• Given problem a:
In the cone-volume thread below, translate the sentence "h is the height of the cone" into Spanish.

• Source text:
* * * * * * * * *

Question

Find the volume of the largest circular cone that can beinscribed in a shpere of radius 3.

Answer 1

Answer:

$V =\dfrac{32}{3}\pi$

Step-by-step explanation:

given,

radius of sphere = 3

volume of cone:

$V = \dfrac{1}{3}\pi r^2h$

r is the radius of circular base

h is the height of the cone

here r = x and h = 3 + y

now, volume in term of x and y

$V = \dfrac{1}{3}\pi x^2(3+y)$

Applying Pythagoras theorem

x² + y² = 3²

$x = \sqrt{9-y^2}$

$V = \dfrac{1}{3}\pi ( \sqrt{9-y^2})^2(3+y)$

$V = \dfrac{1}{3}\pi ( 9-y^2)(3+y)$

$V = \dfrac{1}{3}\pi (27 + 9 y - 3 y^2-y^3)$

differentiating both side

$\dfrac{dV}{dy} =\dfrac{1}{3}\pi ( 9-6y- 3y^2)$

for maxima  $\dfrac{dV}{dy} = 0$

$\pi ( 3-2 y - y^2)=0$

 y² + 2 y - 3 = 0

(y+3)(y-1)=0

 y = 1,-3

y cannot be negative so, volume at y = 1

$V = \dfrac{1}{3}\pi (27 + 9 (1)- 3(1)^2-(1)^3)$

$V =\dfrac{32}{3}\pi$

Hence, the largest cone which can be inscribed in the spheres of the radius 3 has volume  $V =\dfrac{32}{3}\pi$

* * * * * * * * *

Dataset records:
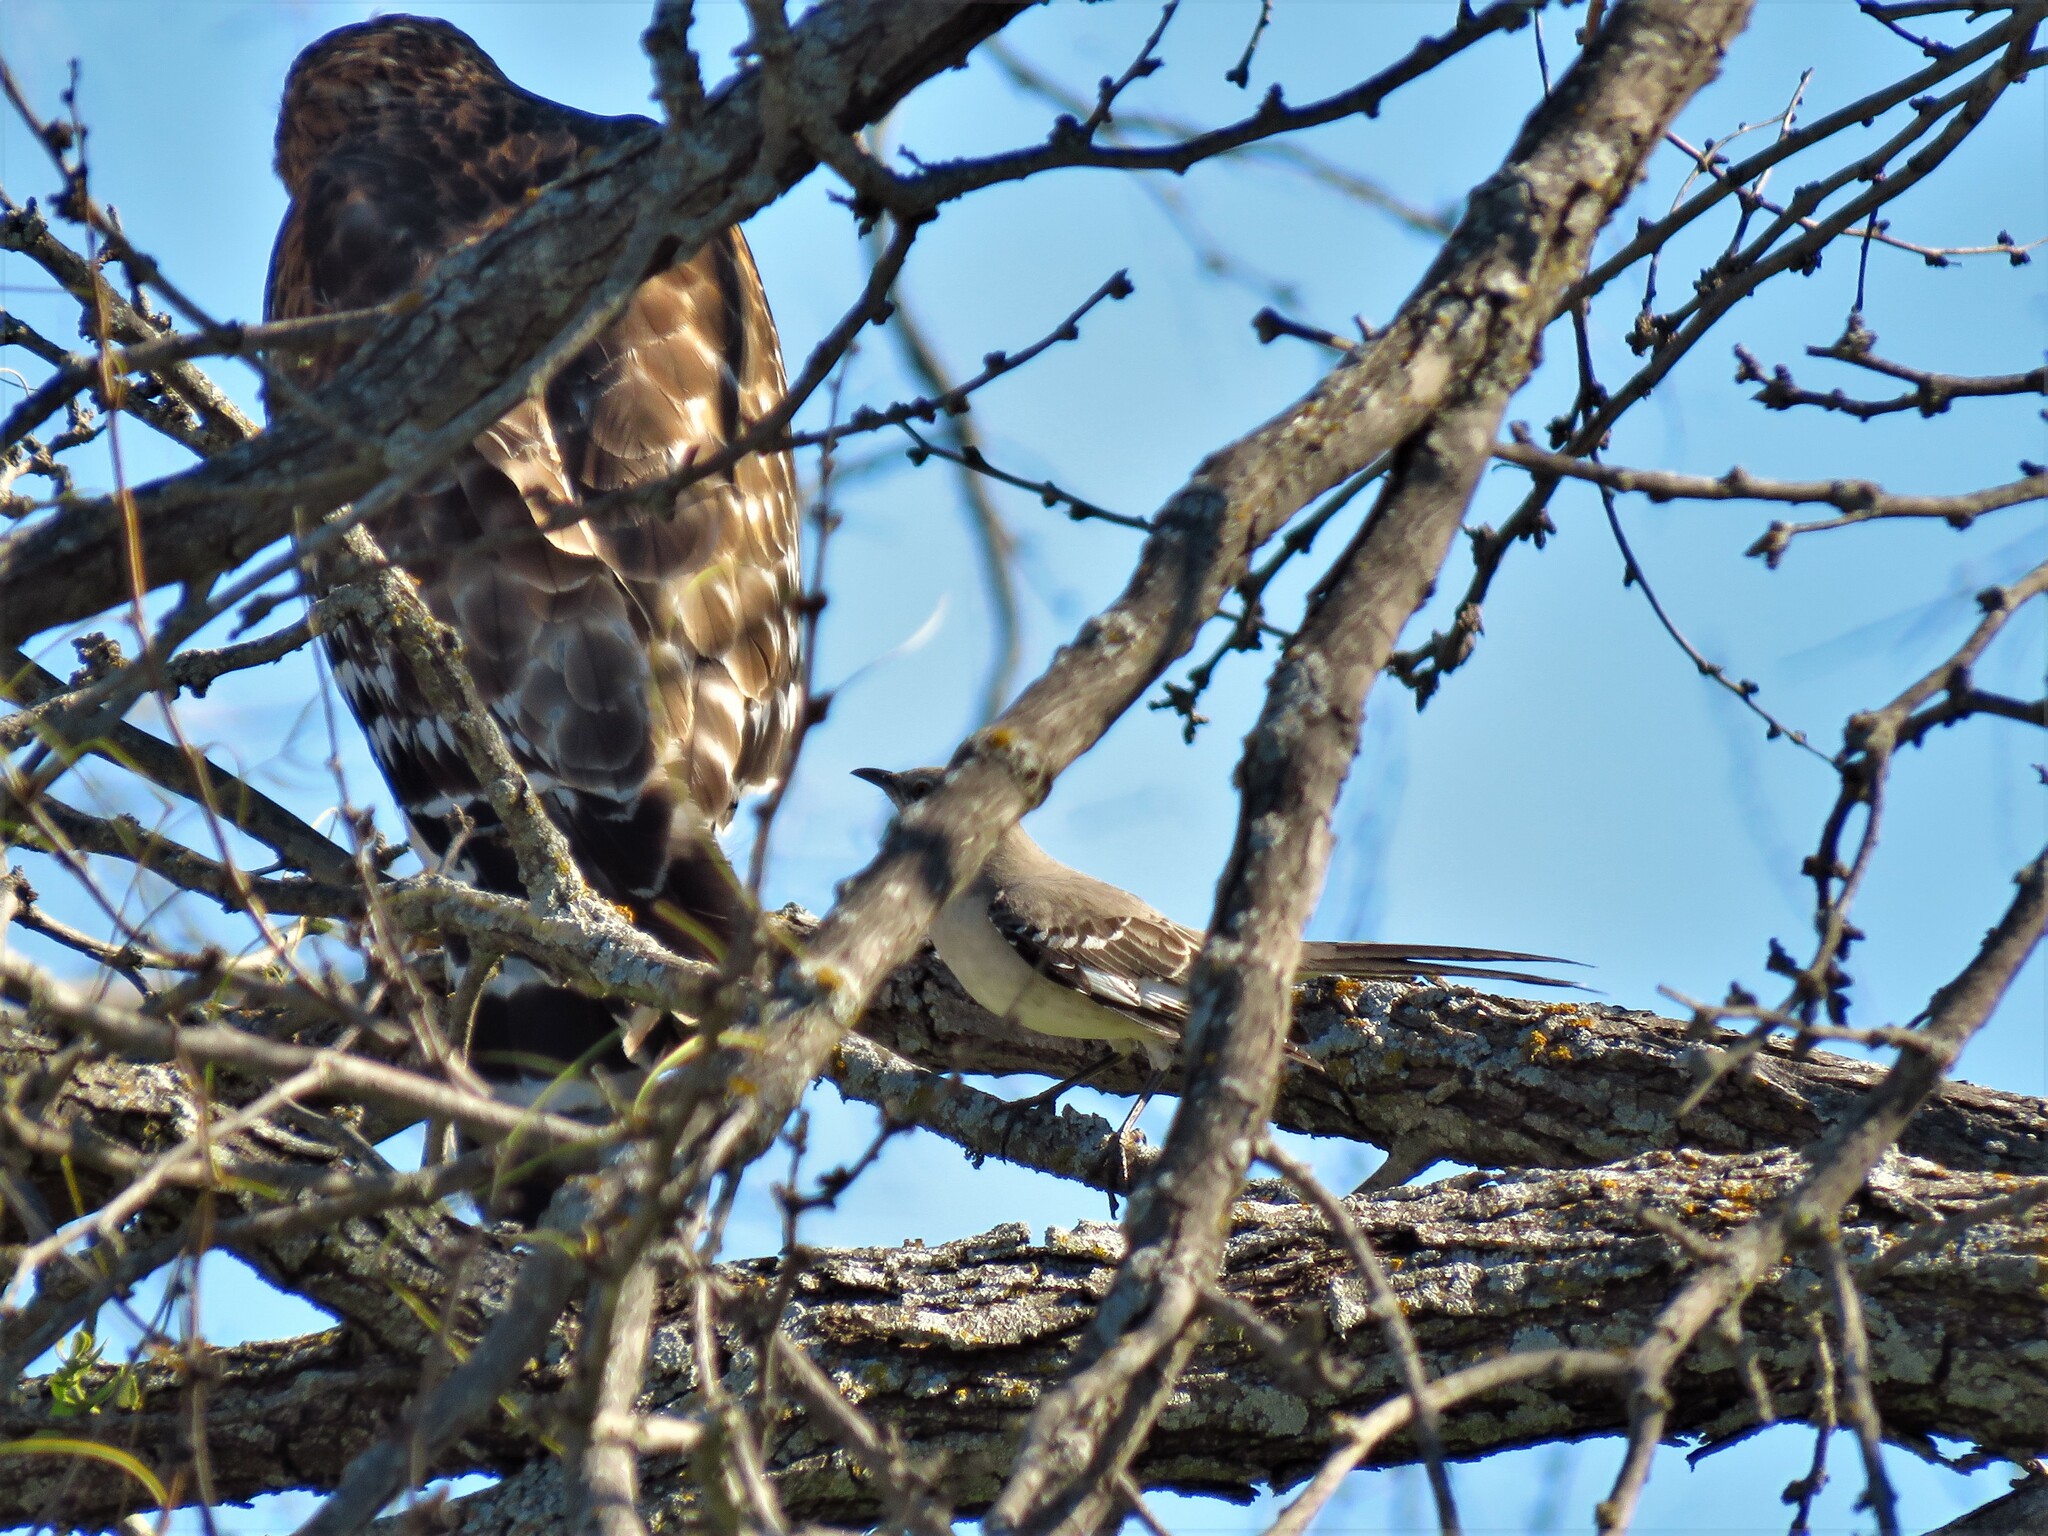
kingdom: Animalia
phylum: Chordata
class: Aves
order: Passeriformes
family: Mimidae
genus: Mimus
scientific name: Mimus polyglottos
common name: Northern mockingbird
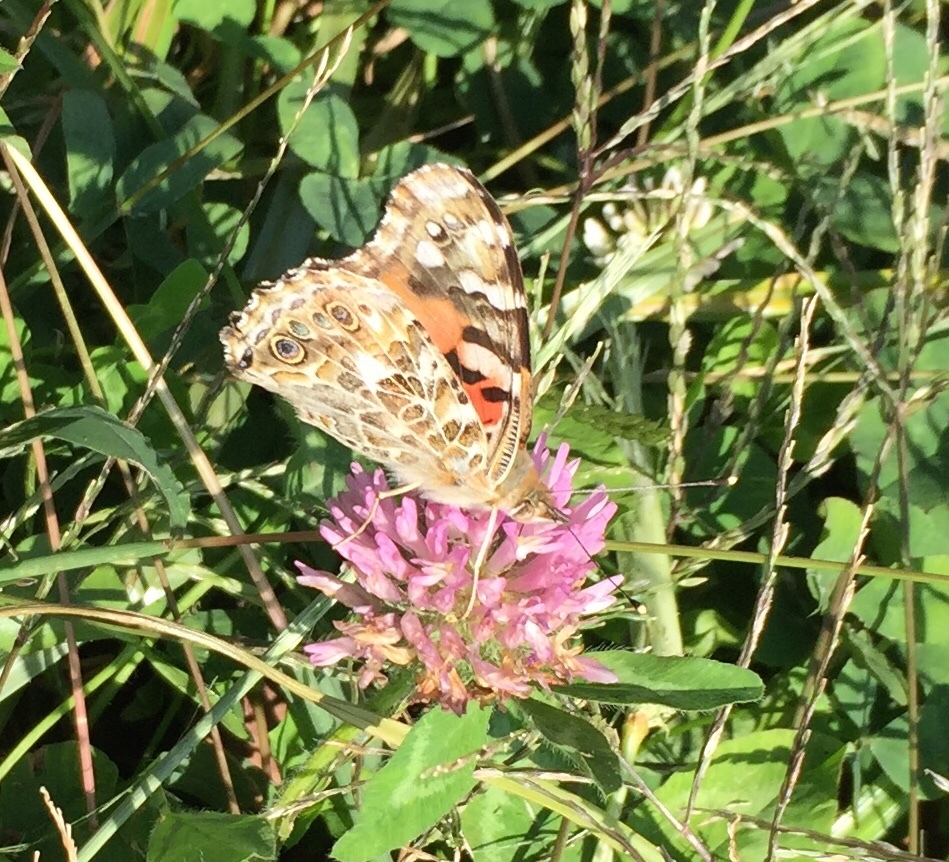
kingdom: Animalia
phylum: Arthropoda
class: Insecta
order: Lepidoptera
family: Nymphalidae
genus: Vanessa
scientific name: Vanessa cardui
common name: Painted lady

* * * * * * * * *

• Given problem b:
Retype the lines of the records starting with the line containing "phylum: Chordata" and going on through the line containing "family: Nymphalidae", keeping both of those lines. Omit the pictures.

• Output a:
h es la altura del cono

• Output b:
phylum: Chordata
class: Aves
order: Passeriformes
family: Mimidae
genus: Mimus
scientific name: Mimus polyglottos
common name: Northern mockingbird
kingdom: Animalia
phylum: Arthropoda
class: Insecta
order: Lepidoptera
family: Nymphalidae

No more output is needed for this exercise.